For acute agitation requiring medication, parenteral administration of haloperidol and lorazepam has shown efficacy, with evidence suggesting that adding diphenhydramine (as in B52 combinations) may result in more adverse effects including oxygen desaturation, hypotension, and longer hospital stays 6.
In cases where symptoms of acute delirium prevail, neuroleptic drugs (e.g., haloperidol) are preferred over benzodiazepines 5.
Monitoring and Safety Considerations
When using sedative medications, patients should be monitored for respiratory depression, which often precedes respiratory arrest 5.
Naloxone should be available when opioids are administered, and flumazenil when benzodiazepines are used, though routine reversal is discouraged 5.

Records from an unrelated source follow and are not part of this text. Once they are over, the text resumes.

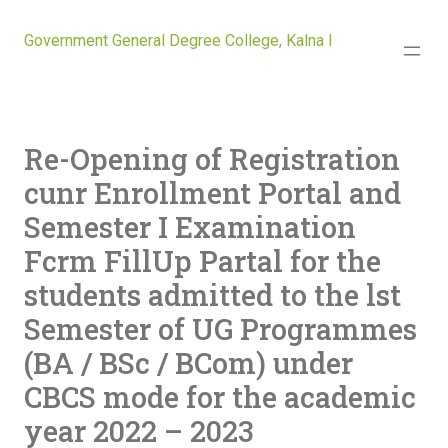
Government General Degree College, Kalna I
Re-Opening of Registration
cunr Enrollment Portal and
Semester I Examination
Fcrm FillUp Partal for the
students admitted to the lst
Semester of UG Programmes
(BA / BSc / BCom) under
CBCS mode for the academic
year 2022 – 2023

Caution is warranted when combining medications with sedating effects (e.g., benzodiazepines with opioids) due to increased risk of respiratory depression and death 5.
Conclusion
For sedation purposes, clinicians should avoid ABH gel due to its proven lack of systemic absorption and instead use evidence-based parenteral medications with appropriate monitoring. When sedation is necessary, the benefits must clearly outweigh the risks, with careful consideration of patient-specific factors and close monitoring for adverse effects.